§ **作業内容**
1 - 『ツーリスト』の書評のうち、「海外ミステリ・レビュー」から「見かけ倒しの凡作なのだから。」までを、両端も含めてそのまま書き写してください。
2 - 『ツーリスト』の書評に名前が出てくる人物は誰ですか。すべて挙げてください。
3 - 『ツーリスト』の書評によると、この作品は何年に発表されましたか。

§ **ページ本文**
海外ミステリ・レビュー

……新旧の積ん読本を崩しつつ

「ツーリスト ~沈みゆく帝国のスパイ~」オレン・スタインハウアー

「単にサスペンスフルというだけでなく、現在の混沌とした情勢を映しつつも明快な物語を持ち、大きな体躯にはトリッキーな企みが神経繊維のように緻密に張り巡らされた快作」
……以上は私の評価ではない。批評家霜月蒼が口を極めて褒め称えている巻末解説の一部引用だ。加えて「もう欧米のスパイ小説に失望したオールド・ファン」や若い読者に「本書の美質」を味わってほしいと畳み掛ける。熱い思いが伝わる文章だが、私の読後感とは全く相容れない真逆の評価で驚く。なぜなら、本作こそ「失望したファン」に止めを刺しかねない、見かけ倒しの凡作なのだから。
2009年発表作。世評によれば近年の大きな収穫らしいが、どれだけ深刻な不作が「今も」続いているのだろうか。翻訳版タイトルに倣えば、本作は〝沈みゆくスパイ小説〟の暗澹たる有り様を裏付ける。一体どこをどう読めば、ル・カレやデイトン、フリーマントルら真に実力のある作家と比肩するが如き才能が見出せるのだろう。この程度の作品に、スパイ小説の未来を託すほどの力量を認める度量の広さを、私は持ち合わせてはいない。

§ **データ項目**
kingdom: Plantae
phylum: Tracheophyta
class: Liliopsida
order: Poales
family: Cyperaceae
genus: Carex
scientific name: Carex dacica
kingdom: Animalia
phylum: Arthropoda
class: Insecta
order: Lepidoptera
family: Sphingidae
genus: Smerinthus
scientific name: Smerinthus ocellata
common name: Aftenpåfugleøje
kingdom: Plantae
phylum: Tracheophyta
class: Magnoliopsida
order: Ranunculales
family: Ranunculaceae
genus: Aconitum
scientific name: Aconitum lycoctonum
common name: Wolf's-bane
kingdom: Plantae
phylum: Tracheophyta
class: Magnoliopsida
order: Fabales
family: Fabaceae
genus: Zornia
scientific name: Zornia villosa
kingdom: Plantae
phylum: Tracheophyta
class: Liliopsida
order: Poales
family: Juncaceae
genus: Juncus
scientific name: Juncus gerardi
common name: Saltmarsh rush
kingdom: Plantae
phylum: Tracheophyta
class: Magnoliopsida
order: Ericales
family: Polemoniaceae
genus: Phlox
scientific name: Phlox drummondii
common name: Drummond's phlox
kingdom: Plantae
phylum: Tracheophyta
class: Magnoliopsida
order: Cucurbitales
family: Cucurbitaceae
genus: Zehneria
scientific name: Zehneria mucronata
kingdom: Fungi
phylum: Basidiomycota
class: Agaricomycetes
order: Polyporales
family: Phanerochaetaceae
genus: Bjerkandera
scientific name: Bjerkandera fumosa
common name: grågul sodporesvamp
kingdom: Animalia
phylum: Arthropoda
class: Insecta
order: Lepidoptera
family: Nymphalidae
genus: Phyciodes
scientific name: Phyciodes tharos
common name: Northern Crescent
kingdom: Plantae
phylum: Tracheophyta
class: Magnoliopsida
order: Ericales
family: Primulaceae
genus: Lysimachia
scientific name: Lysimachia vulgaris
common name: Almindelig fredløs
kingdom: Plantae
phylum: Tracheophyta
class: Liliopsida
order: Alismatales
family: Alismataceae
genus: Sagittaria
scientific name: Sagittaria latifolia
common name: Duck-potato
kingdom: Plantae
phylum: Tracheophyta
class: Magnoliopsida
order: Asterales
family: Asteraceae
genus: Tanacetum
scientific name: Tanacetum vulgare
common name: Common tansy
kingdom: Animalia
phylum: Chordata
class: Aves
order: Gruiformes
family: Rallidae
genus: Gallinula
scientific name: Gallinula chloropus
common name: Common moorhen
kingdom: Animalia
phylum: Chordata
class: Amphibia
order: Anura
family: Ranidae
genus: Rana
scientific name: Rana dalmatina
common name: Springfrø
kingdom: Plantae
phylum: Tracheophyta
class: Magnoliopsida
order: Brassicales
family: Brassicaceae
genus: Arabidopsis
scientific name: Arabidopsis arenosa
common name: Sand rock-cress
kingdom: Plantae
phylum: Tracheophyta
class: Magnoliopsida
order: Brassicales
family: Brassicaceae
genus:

§ **想定解答**
1 -
海外ミステリ・レビュー

……新旧の積ん読本を崩しつつ

「ツーリスト ~沈みゆく帝国のスパイ~」オレン・スタインハウアー

「単にサスペンスフルというだけでなく、現在の混沌とした情勢を映しつつも明快な物語を持ち、大きな体躯にはトリッキーな企みが神経繊維のように緻密に張り巡らされた快作」
……以上は私の評価ではない。批評家霜月蒼が口を極めて褒め称えている巻末解説の一部引用だ。加えて「もう欧米のスパイ小説に失望したオールド・ファン」や若い読者に「本書の美質」を味わってほしいと畳み掛ける。熱い思いが伝わる文章だが、私の読後感とは全く相容れない真逆の評価で驚く。なぜなら、本作こそ「失望したファン」に止めを刺しかねない、見かけ倒しの凡作なのだから。

2 - オレン・スタインハウアー、霜月蒼、ル・カレ、デイトン、フリーマントル

3 - 2009年